Hora y media de capítulo y Once Upon a Time acaba tal y como empieza, con una batalla final muy a la altura de lo que habría sido un gran final de serie, manteniendo el espíritu de lo que una vez fue, recordando sus inicios dándonos en conclusión lo que queríamos. Ya se avisó que la batalla no sería literal, pero lejos de la flojera que desprendía cada idea de las últimas temporadas, la resolución de esta metafórica pelea decisiva es más que apta para lo que significa esta serie, pese a no culminar contra el Hada Oscura, sino contra su nieto.
Con el uso de la nostalgia y una maldición similar a la inicial, Fiona devuelve al Bosque Encantado y Oz a (casi) todos sus habitantes, mientras que mantiene en Storybrooke a Emma y Henry para ganar la batalla que enfrentará a la luz y la oscuridad. Lejos de buscar el enfrentamiento, lo que el Hada Oscura reconvertida en alcaldesa pretende es hacer que Emma deje de creer en absoluto, lo que borrará los mundos de fantasía y con ello a todos sus habitantes. En su contra jugará Henry, que en su eterno papel de hacer que su madre no pierda la fe, retorna a sus frustrantes inicios tratando de convencer a una Emma que esta vez lo tendrá más difícil que hace años tras haber visto —o creído ver— cómo su hijo casi muere por demostrarle la existencia de Blancanieves, la Reina Malvada y el resto del elenco de cuentos protagonistas y familia más o menos lejana.
Obviamente y después de que todo pinte cada vez más negro, la fe acaba por volver en el momento exacto para no acabar con los habitantes de los pocos reinos existentes, pero con la fe renovada y los recuerdos aún sin volver, será Rumplestilskin quien contra todo pronóstico acabe por redimirse definitivamente y mate a su madre, además de intentar evitar que su hijo asesine a la Salvadora. El círculo se cierra cuando tras sacrificarse, un beso de Henry despierta a su madre tal y como ocurría en la primera y magnífica temporada —al contrario, se entiende— . Tras esta última batalla, todos continúan sus felices vidas sin preocuparse de más posibles maldiciones, incluidos Bella, Rumple y el rejuvenecido bebé Gideon, que nos deleitan con una escena de baile al ritmo de La Bella y la Bestia que nos hace salivar pensando que será lo último que veamos de ellos como pareja pese a todo lo que nos han hecho sufrir con sus vaivenes.

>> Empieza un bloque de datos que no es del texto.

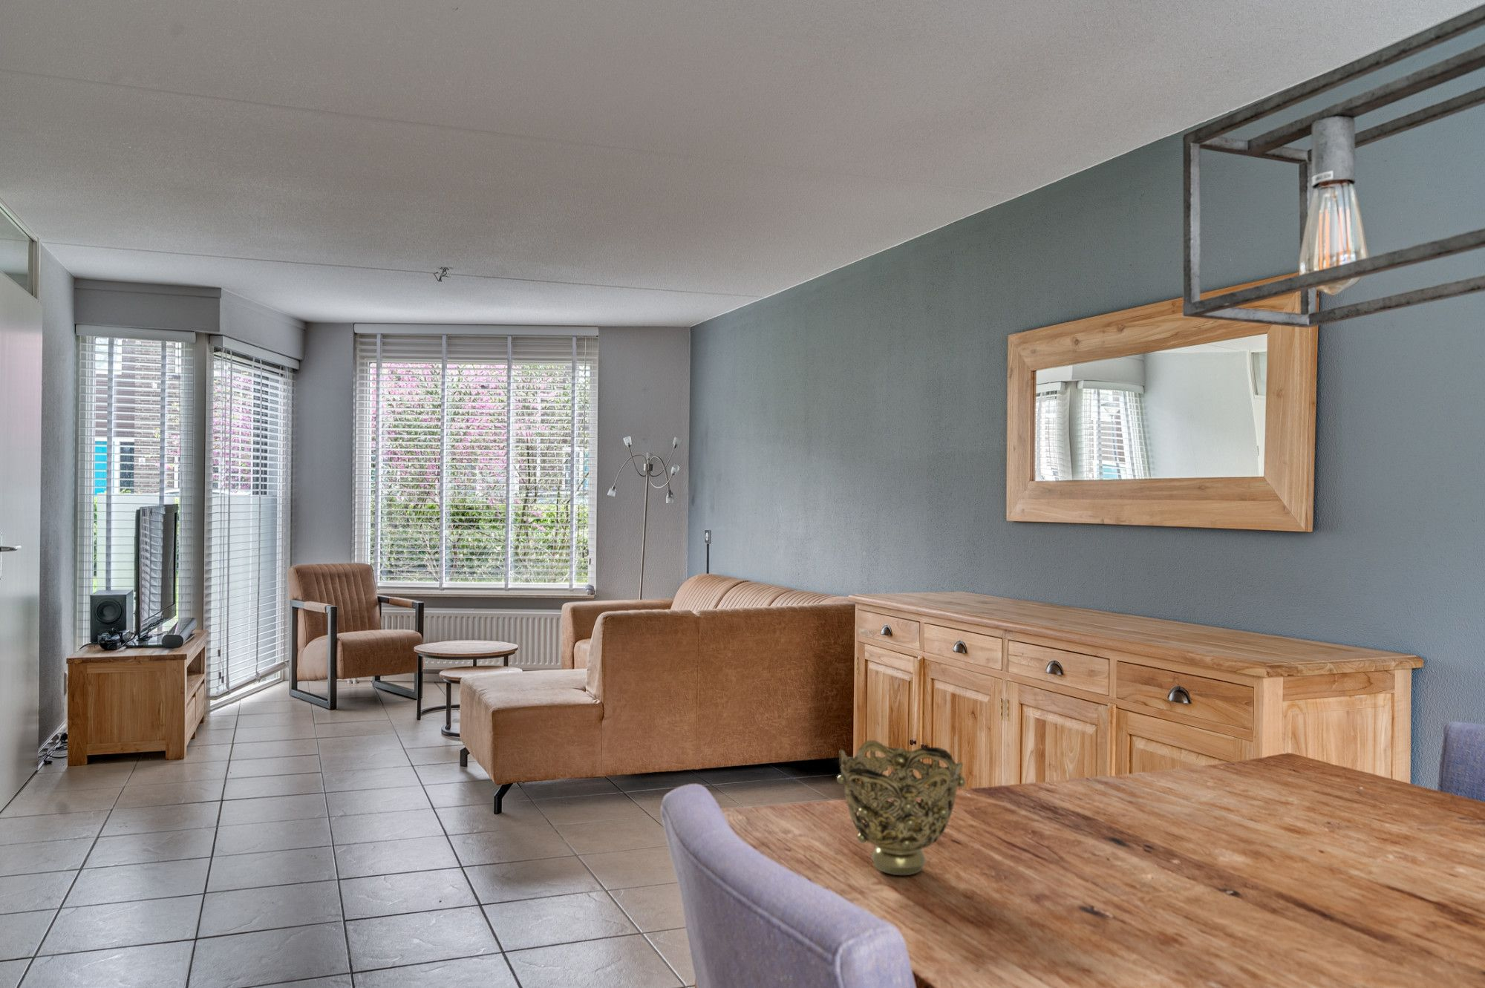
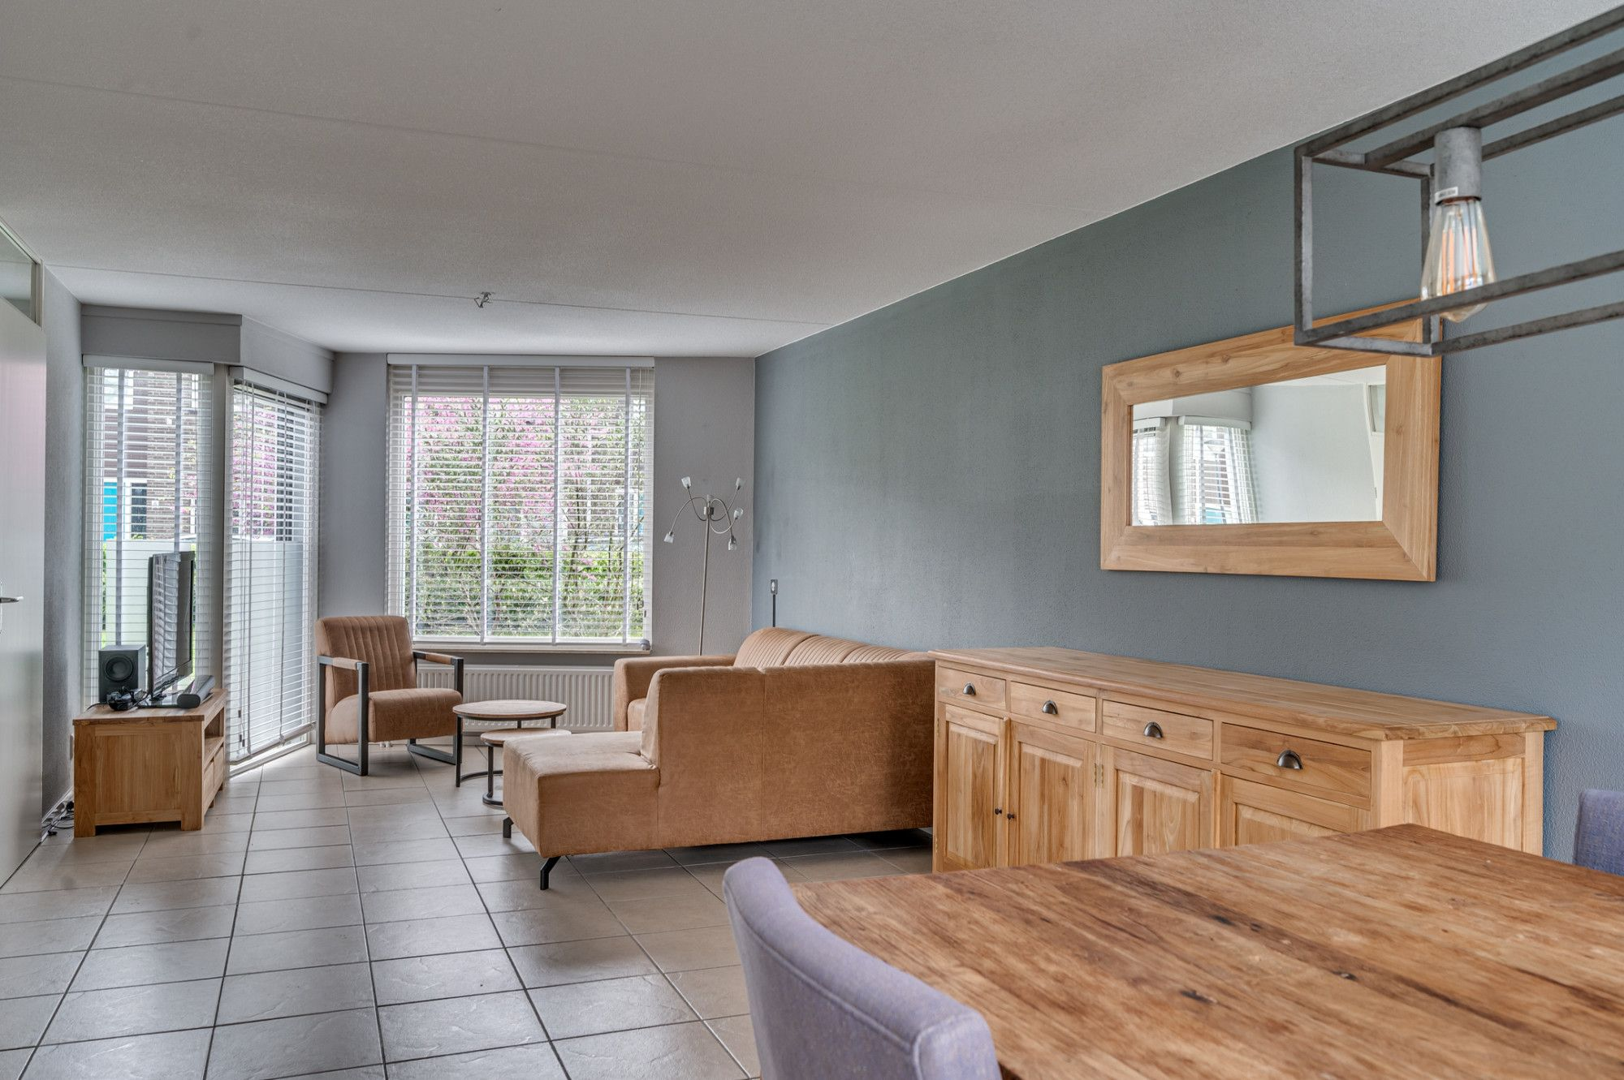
- decorative bowl [836,739,967,876]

Un final de la serie tal y como la conocemos, una redención que hasta ha sacado a relucir que el final de la Reina Malvada fue precipitado y necesitaba una vuelta de tuerca para cobrar sentido. Un maravilloso final para los que quieran olvidar la milagrosa renovación para la temporada siguiente con medio elenco fuera de plantilla y un reinicio a las puertas. Como escena final, una niña que ya hemos visto en un flashback con Tigrilla en el Bosque Encantado va a Seattle con su propio libro de cuentos a buscar a su padre: Henry Mills, que por supuesto, no la conoce. Una escena que sirve tanto de final como de principio para una serie que, con el mismo título se convertirá en otra, para bien o para mal. Siendo un inicio limpio, podría volver a enamorarnos, pero el arrastrar personajes sueltos que ya han tenido su final puede traer un lastre innecesario. La única que encontraría justificación en su continuación en solitario sería Regina, pero Garfio y Gold sin sus respectivas parejas (e hijo) no encajan, además de dar una pereza infinita a la hora de ver una nueva temporada en la que los cuentos clásicos más destacados ya han sido explotados hasta la saciedad.
¿La seguiremos viendo? Sí. ¿Es necesario? No. Asumo que con esto pasará igual que con Supernatural desde su sexta temporada, donde ver el final de la quinta es ver el final de la serie, el resto son añadidos (y ahí sigue). Para más paralelismos, su emisión cambia a los viernes. Con ese mismo espíritu afrontaremos la séptima temporada, sabiendo que la serie como tal ya ha acabado, y sorprendentemente, ha acabado bien.